[Dataset items]
----
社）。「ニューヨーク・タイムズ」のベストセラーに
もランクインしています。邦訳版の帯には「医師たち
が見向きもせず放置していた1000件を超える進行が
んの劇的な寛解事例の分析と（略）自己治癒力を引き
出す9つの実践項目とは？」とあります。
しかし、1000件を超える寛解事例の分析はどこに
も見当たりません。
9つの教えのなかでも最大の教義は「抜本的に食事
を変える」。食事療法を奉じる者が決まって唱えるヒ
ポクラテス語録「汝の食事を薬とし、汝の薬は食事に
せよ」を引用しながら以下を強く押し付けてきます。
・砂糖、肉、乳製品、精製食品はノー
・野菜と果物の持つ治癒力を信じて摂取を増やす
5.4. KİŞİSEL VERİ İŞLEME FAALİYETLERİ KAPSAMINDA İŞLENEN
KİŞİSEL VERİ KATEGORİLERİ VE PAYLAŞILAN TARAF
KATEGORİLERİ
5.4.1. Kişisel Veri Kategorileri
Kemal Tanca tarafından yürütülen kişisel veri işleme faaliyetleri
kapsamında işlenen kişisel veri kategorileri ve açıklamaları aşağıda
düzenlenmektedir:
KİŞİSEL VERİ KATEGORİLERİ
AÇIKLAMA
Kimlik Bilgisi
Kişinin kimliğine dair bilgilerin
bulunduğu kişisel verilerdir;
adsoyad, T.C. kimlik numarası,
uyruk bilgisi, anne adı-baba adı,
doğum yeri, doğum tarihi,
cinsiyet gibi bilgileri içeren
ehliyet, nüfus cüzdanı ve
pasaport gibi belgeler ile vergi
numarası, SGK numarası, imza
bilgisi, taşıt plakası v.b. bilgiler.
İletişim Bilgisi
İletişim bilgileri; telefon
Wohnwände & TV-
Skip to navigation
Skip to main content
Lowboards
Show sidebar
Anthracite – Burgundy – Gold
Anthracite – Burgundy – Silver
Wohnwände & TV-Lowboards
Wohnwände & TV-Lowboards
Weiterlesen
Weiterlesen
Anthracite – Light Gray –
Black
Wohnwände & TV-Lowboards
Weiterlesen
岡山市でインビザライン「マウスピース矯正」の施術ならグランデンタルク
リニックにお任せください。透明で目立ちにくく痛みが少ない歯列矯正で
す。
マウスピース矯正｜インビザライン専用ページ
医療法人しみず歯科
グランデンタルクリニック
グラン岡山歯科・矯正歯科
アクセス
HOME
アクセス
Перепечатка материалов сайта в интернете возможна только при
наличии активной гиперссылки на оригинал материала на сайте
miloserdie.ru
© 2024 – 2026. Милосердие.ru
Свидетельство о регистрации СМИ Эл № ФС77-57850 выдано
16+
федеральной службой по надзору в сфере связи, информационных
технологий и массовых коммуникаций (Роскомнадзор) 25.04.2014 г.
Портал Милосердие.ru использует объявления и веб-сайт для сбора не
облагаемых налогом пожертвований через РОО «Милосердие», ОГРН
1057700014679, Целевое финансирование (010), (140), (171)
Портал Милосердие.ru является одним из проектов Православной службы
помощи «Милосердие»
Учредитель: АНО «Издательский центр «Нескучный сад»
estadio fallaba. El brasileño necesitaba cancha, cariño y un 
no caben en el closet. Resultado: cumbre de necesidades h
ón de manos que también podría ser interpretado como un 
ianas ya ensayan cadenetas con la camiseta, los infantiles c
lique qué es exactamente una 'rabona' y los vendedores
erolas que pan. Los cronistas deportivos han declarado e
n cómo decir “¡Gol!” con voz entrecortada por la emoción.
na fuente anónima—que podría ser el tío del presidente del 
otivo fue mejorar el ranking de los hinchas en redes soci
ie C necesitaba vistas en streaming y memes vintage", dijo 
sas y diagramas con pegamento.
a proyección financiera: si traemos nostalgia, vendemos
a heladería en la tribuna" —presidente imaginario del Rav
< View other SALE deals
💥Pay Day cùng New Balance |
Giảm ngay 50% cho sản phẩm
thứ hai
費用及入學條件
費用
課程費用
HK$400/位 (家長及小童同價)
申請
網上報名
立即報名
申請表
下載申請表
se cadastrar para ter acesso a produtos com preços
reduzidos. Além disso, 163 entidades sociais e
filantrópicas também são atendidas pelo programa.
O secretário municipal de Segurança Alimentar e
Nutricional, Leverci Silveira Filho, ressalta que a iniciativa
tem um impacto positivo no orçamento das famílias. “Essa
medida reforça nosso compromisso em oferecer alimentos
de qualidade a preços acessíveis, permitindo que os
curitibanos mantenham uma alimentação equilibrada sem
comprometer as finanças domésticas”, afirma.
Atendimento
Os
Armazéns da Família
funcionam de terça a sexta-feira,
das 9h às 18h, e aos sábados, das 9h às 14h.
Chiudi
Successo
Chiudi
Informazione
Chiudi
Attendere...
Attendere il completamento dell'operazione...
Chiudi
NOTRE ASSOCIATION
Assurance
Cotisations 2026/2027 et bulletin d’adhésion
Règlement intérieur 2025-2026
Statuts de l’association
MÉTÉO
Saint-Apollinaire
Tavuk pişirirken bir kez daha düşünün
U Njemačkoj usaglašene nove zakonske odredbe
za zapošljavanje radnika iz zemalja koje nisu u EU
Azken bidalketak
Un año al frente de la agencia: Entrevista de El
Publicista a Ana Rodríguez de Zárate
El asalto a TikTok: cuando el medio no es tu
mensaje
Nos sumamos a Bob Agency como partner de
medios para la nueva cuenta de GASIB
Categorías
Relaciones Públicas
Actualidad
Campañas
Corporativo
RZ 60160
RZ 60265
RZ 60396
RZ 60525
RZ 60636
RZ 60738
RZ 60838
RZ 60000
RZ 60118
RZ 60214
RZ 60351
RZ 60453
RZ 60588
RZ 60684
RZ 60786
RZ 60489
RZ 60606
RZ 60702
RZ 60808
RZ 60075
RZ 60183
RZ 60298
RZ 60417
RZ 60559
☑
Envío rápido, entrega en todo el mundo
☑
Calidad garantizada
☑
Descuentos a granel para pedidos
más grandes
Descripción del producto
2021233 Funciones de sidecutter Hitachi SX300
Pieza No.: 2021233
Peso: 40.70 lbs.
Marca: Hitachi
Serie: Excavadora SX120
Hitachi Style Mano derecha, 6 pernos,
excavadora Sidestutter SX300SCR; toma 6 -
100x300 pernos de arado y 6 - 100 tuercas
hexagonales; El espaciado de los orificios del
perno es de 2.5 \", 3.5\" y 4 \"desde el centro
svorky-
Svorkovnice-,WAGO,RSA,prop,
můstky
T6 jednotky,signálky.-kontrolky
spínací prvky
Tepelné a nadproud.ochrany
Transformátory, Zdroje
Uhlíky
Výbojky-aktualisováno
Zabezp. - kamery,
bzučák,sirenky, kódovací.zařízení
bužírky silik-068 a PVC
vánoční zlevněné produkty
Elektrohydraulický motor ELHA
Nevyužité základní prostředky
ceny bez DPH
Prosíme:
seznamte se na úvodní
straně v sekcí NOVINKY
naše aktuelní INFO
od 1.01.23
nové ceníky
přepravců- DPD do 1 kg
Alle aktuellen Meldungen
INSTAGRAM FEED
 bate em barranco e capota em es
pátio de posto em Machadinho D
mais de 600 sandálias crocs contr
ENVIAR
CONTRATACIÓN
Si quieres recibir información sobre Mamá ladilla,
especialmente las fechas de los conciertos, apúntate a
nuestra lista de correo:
----
PROBLEM: Format everything from the start of the items down to and including the line containing "グランデンタルクリニック" as a Markdown table with the columns No. and Line. Put one line per row, number the rows, and skip blank lines.

RESULT FOR THIS TASK:
| No. | Line |
|---|---|
| 1 | 社）。「ニューヨーク・タイムズ」のベストセラーに |
| 2 | もランクインしています。邦訳版の帯には「医師たち |
| 3 | が見向きもせず放置していた1000件を超える進行が |
| 4 | んの劇的な寛解事例の分析と（略）自己治癒力を引き |
| 5 | 出す9つの実践項目とは？」とあります。 |
| 6 | しかし、1000件を超える寛解事例の分析はどこに |
| 7 | も見当たりません。 |
| 8 | 9つの教えのなかでも最大の教義は「抜本的に食事 |
| 9 | を変える」。食事療法を奉じる者が決まって唱えるヒ |
| 10 | ポクラテス語録「汝の食事を薬とし、汝の薬は食事に |
| 11 | せよ」を引用しながら以下を強く押し付けてきます。 |
| 12 | ・砂糖、肉、乳製品、精製食品はノー |
| 13 | ・野菜と果物の持つ治癒力を信じて摂取を増やす |
| 14 | 5.4. KİŞİSEL VERİ İŞLEME FAALİYETLERİ KAPSAMINDA İŞLENEN |
| 15 | KİŞİSEL VERİ KATEGORİLERİ VE PAYLAŞILAN TARAF |
| 16 | KATEGORİLERİ |
| 17 | 5.4.1. Kişisel Veri Kategorileri |
| 18 | Kemal Tanca tarafından yürütülen kişisel veri işleme faaliyetleri |
| 19 | kapsamında işlenen kişisel veri kategorileri ve açıklamaları aşağıda |
| 20 | düzenlenmektedir: |
| 21 | KİŞİSEL VERİ KATEGORİLERİ |
| 22 | AÇIKLAMA |
| 23 | Kimlik Bilgisi |
| 24 | Kişinin kimliğine dair bilgilerin |
| 25 | bulunduğu kişisel verilerdir; |
| 26 | adsoyad, T.C. kimlik numarası, |
| 27 | uyruk bilgisi, anne adı-baba adı, |
| 28 | doğum yeri, doğum tarihi, |
| 29 | cinsiyet gibi bilgileri içeren |
| 30 | ehliyet, nüfus cüzdanı ve |
| 31 | pasaport gibi belgeler ile vergi |
| 32 | numarası, SGK numarası, imza |
| 33 | bilgisi, taşıt plakası v.b. bilgiler. |
| 34 | İletişim Bilgisi |
| 35 | İletişim bilgileri; telefon |
| 36 | Wohnwände & TV- |
| 37 | Skip to navigation |
| 38 | Skip to main content |
| 39 | Lowboards |
| 40 | Show sidebar |
| 41 | Anthracite – Burgundy – Gold |
| 42 | Anthracite – Burgundy – Silver |
| 43 | Wohnwände & TV-Lowboards |
| 44 | Wohnwände & TV-Lowboards |
| 45 | Weiterlesen |
| 46 | Weiterlesen |
| 47 | Anthracite – Light Gray – |
| 48 | Black |
| 49 | Wohnwände & TV-Lowboards |
| 50 | Weiterlesen |
| 51 | 岡山市でインビザライン「マウスピース矯正」の施術ならグランデンタルク |
| 52 | リニックにお任せください。透明で目立ちにくく痛みが少ない歯列矯正で |
| 53 | す。 |
| 54 | マウスピース矯正｜インビザライン専用ページ |
| 55 | 医療法人しみず歯科 |
| 56 | グランデンタルクリニック |